Semin Respir Crit Care Med. 2018 Aug;39(4):434-458

Authors: Lynch JP, Derhovanessian A, Tazelaar H, Belperio JA

Granulomatosis with polyangiitis (GPA), formerly termed Wegener's granulomatosis, is the most common of the pulmonary vasculitides. GPA typically involves the upper respiratory tract, lower respiratory tract (bronchi and lung), and kidney, with varying degrees of disseminated vasculitis. Cardinal histologic features include a necrotizing vasculitis involving small vessels, extensive "geographic" necrosis, and granulomatous inflammation. The spectrum and severity of the disease is heterogeneous, ranging from indolent disease involving only one site to fulminant, multiorgan vasculitis. Circulating antibodies against cytoplasmic components of neutrophils (ANCAs) play a role in the pathogenesis, and often correlate with activity of the disease.

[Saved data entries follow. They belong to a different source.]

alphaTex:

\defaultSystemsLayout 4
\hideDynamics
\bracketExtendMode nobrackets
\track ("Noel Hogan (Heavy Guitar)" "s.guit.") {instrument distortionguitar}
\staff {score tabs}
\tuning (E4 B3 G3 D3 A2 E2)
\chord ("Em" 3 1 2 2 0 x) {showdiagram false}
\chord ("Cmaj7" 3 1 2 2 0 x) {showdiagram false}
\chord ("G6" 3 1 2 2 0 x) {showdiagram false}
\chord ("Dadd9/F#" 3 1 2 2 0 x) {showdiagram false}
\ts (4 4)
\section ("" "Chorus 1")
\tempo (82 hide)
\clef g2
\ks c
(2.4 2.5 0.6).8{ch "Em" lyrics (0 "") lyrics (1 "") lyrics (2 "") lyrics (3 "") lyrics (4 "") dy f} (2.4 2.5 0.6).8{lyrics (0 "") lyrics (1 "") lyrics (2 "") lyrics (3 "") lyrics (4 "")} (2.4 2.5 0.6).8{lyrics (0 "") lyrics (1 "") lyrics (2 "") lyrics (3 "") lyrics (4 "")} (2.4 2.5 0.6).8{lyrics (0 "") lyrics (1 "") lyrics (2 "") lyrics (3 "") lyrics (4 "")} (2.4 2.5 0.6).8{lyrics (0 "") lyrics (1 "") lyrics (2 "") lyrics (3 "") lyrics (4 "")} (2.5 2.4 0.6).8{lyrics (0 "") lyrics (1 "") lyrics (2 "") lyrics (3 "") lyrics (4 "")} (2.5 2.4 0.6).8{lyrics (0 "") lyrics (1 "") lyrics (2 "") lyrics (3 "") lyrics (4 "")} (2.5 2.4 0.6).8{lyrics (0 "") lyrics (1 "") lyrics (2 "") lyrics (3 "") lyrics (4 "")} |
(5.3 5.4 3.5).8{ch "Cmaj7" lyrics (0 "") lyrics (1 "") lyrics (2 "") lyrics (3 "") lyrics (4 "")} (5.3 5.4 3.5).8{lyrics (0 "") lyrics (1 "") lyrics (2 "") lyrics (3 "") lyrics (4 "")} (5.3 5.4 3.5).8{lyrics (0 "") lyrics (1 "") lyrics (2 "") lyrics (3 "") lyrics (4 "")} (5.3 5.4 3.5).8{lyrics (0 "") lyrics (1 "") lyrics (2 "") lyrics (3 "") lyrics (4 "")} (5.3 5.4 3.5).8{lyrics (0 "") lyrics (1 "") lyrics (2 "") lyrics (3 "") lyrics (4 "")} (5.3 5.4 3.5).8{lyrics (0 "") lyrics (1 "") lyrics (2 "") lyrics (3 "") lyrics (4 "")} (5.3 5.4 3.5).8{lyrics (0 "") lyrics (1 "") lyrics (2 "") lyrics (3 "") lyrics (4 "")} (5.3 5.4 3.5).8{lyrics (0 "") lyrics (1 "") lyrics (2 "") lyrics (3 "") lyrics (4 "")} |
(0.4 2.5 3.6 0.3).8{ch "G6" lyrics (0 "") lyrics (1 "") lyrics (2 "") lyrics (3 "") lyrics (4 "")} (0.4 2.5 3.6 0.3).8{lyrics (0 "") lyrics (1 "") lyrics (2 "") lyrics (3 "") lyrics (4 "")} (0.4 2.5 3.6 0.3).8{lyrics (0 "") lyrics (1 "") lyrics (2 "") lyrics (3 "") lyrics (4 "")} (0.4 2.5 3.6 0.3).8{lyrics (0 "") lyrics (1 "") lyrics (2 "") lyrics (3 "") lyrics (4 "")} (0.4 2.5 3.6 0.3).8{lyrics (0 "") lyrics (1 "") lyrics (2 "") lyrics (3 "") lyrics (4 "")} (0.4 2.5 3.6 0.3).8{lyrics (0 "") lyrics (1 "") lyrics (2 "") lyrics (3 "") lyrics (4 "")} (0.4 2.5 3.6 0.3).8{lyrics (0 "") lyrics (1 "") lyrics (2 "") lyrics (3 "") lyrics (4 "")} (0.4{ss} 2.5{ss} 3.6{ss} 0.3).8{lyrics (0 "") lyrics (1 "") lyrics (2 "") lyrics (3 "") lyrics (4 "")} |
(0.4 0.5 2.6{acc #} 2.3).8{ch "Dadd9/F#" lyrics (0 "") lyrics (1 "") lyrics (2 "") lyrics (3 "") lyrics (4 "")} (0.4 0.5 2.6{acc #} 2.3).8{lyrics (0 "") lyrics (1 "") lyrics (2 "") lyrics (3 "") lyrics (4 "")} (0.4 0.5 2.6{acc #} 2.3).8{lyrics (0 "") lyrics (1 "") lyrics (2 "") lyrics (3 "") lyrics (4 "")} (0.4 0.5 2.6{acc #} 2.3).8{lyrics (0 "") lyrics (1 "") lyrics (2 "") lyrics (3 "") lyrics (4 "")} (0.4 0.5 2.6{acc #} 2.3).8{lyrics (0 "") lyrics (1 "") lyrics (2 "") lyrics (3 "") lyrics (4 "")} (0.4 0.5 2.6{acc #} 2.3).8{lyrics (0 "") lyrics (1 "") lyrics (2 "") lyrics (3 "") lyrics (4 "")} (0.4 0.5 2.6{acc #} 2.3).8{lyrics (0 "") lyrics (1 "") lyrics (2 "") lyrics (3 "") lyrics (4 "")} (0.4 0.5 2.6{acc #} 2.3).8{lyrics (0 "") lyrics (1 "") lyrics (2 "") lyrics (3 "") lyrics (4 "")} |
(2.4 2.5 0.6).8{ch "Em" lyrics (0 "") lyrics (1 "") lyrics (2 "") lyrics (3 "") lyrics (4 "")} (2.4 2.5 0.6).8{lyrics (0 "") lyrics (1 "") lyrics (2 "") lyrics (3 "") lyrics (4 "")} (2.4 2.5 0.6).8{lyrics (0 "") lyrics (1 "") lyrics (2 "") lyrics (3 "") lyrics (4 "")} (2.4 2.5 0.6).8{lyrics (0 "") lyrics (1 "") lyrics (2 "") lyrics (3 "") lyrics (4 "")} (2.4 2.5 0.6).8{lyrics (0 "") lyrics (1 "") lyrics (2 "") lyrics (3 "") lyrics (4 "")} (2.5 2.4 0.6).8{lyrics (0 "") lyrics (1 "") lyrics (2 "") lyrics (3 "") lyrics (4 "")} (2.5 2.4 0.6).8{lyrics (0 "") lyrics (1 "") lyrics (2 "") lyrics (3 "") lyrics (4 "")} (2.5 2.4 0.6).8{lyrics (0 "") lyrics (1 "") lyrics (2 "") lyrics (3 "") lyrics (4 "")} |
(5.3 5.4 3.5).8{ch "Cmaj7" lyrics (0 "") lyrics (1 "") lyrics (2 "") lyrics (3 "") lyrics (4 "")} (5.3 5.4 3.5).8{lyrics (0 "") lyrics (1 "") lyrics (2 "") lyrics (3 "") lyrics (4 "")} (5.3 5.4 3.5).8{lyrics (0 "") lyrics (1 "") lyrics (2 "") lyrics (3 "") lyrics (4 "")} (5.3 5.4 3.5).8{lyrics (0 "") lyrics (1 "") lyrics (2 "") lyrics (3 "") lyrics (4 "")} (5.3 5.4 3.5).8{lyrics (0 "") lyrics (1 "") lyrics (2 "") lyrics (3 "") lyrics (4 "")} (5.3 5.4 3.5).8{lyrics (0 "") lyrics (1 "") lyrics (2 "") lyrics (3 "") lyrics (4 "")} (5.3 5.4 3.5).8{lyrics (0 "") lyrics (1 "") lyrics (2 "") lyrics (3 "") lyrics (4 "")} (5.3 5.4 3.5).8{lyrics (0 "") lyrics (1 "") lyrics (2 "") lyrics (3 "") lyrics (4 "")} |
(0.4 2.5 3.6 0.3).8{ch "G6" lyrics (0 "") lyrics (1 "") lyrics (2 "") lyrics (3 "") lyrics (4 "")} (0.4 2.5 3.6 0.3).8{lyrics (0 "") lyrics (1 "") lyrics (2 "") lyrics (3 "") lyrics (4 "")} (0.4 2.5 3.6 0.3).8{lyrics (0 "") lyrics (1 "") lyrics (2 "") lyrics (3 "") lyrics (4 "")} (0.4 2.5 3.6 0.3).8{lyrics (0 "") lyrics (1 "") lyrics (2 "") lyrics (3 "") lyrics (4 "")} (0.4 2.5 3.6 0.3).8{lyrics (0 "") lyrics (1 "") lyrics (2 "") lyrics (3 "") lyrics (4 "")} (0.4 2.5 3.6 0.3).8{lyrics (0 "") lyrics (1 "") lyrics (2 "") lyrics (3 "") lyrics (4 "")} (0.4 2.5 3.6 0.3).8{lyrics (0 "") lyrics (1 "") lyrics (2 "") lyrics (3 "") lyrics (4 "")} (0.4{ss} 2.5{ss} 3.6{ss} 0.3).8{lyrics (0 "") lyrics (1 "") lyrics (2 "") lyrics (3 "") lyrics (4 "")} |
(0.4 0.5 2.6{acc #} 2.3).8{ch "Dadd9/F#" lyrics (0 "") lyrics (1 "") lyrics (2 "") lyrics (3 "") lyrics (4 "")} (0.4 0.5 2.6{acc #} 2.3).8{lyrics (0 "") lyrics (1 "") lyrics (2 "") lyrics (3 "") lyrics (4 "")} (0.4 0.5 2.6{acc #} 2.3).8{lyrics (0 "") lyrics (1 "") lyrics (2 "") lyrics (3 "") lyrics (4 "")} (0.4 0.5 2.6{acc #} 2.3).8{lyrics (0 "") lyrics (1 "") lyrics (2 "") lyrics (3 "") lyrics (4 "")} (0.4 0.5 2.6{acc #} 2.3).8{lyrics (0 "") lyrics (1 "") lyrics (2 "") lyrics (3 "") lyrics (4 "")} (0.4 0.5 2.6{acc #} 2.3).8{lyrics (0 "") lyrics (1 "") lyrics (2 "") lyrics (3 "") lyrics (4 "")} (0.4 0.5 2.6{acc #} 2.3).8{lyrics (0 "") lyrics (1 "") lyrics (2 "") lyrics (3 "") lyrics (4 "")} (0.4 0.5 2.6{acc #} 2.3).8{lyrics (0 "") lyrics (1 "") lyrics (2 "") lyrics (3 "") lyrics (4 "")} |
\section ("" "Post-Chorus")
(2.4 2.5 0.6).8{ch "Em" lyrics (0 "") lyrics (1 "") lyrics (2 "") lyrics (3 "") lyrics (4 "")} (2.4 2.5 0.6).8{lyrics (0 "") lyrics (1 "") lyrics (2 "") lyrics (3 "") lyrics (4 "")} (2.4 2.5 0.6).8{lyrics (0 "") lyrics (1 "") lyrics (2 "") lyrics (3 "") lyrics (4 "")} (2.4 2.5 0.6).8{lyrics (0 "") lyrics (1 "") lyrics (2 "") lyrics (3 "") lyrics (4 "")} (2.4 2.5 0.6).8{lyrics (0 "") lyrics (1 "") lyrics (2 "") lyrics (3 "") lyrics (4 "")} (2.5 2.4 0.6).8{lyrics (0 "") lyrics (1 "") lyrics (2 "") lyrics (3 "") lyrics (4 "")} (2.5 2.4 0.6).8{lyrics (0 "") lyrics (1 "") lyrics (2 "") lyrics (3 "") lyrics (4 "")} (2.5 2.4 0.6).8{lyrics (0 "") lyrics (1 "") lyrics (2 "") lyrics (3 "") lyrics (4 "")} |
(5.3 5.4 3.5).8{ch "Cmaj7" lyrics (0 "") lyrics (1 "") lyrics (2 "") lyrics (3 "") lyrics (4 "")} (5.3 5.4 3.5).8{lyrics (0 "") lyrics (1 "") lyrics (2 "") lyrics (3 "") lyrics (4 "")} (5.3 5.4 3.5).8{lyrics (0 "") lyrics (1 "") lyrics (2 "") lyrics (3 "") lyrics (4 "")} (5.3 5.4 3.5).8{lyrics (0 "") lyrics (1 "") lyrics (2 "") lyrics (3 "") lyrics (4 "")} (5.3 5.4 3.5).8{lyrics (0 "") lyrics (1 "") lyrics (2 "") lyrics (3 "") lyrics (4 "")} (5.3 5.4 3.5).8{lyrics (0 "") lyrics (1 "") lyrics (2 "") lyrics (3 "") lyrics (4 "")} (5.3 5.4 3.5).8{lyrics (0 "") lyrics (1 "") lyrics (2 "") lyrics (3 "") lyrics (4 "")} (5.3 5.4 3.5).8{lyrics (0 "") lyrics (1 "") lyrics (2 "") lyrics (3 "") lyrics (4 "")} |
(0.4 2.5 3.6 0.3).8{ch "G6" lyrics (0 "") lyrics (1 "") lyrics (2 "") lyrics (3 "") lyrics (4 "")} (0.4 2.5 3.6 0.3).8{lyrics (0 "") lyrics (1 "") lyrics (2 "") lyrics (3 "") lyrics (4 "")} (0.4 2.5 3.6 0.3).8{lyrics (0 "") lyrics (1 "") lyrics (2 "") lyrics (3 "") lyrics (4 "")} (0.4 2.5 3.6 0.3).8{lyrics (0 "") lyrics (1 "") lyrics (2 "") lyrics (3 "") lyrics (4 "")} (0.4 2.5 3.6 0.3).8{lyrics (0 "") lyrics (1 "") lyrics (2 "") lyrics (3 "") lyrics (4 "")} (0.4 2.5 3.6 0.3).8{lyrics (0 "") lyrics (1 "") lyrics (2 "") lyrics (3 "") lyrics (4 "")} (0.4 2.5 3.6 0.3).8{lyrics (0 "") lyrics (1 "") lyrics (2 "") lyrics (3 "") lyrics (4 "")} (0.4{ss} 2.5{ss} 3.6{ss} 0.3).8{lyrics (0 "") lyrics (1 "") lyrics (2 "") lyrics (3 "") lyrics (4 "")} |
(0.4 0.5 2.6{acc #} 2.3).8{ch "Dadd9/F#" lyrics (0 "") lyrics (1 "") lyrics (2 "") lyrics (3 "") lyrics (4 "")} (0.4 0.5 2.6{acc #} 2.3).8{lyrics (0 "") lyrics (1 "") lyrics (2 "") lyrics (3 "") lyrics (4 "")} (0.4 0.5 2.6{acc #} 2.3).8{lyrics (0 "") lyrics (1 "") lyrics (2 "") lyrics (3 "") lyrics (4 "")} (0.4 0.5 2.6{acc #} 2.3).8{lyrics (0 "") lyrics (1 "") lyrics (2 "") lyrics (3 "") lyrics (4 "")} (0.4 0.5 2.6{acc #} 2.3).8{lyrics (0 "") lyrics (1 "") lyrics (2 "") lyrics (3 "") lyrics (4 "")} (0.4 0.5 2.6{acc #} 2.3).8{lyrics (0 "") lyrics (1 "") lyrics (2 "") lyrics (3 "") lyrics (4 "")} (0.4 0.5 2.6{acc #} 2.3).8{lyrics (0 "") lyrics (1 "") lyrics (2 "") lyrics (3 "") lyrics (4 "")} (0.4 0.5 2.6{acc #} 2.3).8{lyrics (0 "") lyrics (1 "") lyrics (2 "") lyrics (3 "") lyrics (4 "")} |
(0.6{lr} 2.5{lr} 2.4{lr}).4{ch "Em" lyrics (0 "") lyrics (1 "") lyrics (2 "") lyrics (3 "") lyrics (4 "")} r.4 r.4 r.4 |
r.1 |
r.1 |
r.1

Treatment strategies are evolving. Cyclophosphamide (CYC) plus corticosteroids was the mainstay of therapy for generalized, multisystemic GPA since the 1970s. However, within the past decade, rituximab (RTX), a monoclonal antibody directed against B cells, has been shown to be at least as effective (and possibly more effective) as CYC. Furthermore, the use of RTX may reduce the need for maintenance immunosuppression. Optimal therapy for GPA remains controversial, and additional studies are required to determine the role and duration of maintenance therapy following successful induction therapy.